### Your instructions
Print every line of the records below word for word, with nothing changed.

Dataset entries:
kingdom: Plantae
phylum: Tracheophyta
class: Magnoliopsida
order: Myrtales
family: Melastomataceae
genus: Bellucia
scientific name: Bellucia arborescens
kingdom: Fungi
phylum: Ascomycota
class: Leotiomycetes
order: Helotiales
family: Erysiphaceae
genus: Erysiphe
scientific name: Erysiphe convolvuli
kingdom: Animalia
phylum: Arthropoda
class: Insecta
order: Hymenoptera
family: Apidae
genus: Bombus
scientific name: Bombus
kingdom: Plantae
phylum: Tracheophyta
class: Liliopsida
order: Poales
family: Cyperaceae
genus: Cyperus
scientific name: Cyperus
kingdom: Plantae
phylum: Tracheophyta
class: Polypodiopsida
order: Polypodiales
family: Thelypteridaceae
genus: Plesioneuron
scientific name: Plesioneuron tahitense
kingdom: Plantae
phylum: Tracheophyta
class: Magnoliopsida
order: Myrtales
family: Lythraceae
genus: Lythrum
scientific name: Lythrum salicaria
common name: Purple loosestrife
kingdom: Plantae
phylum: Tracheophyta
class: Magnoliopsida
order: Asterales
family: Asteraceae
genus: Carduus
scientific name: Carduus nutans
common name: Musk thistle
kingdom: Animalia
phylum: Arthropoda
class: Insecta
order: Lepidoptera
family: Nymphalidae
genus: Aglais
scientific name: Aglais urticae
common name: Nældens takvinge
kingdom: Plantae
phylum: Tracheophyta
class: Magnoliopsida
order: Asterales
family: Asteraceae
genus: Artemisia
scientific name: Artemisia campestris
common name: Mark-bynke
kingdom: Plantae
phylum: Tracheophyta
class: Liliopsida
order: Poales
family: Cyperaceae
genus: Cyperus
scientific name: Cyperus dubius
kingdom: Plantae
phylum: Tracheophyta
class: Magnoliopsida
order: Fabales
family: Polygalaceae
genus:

### Answer to the task
kingdom: Plantae
phylum: Tracheophyta
class: Magnoliopsida
order: Myrtales
family: Melastomataceae
genus: Bellucia
scientific name: Bellucia arborescens
kingdom: Fungi
phylum: Ascomycota
class: Leotiomycetes
order: Helotiales
family: Erysiphaceae
genus: Erysiphe
scientific name: Erysiphe convolvuli
kingdom: Animalia
phylum: Arthropoda
class: Insecta
order: Hymenoptera
family: Apidae
genus: Bombus
scientific name: Bombus
kingdom: Plantae
phylum: Tracheophyta
class: Liliopsida
order: Poales
family: Cyperaceae
genus: Cyperus
scientific name: Cyperus
kingdom: Plantae
phylum: Tracheophyta
class: Polypodiopsida
order: Polypodiales
family: Thelypteridaceae
genus: Plesioneuron
scientific name: Plesioneuron tahitense
kingdom: Plantae
phylum: Tracheophyta
class: Magnoliopsida
order: Myrtales
family: Lythraceae
genus: Lythrum
scientific name: Lythrum salicaria
common name: Purple loosestrife
kingdom: Plantae
phylum: Tracheophyta
class: Magnoliopsida
order: Asterales
family: Asteraceae
genus: Carduus
scientific name: Carduus nutans
common name: Musk thistle
kingdom: Animalia
phylum: Arthropoda
class: Insecta
order: Lepidoptera
family: Nymphalidae
genus: Aglais
scientific name: Aglais urticae
common name: Nældens takvinge
kingdom: Plantae
phylum: Tracheophyta
class: Magnoliopsida
order: Asterales
family: Asteraceae
genus: Artemisia
scientific name: Artemisia campestris
common name: Mark-bynke
kingdom: Plantae
phylum: Tracheophyta
class: Liliopsida
order: Poales
family: Cyperaceae
genus: Cyperus
scientific name: Cyperus dubius
kingdom: Plantae
phylum: Tracheophyta
class: Magnoliopsida
order: Fabales
family: Polygalaceae
genus:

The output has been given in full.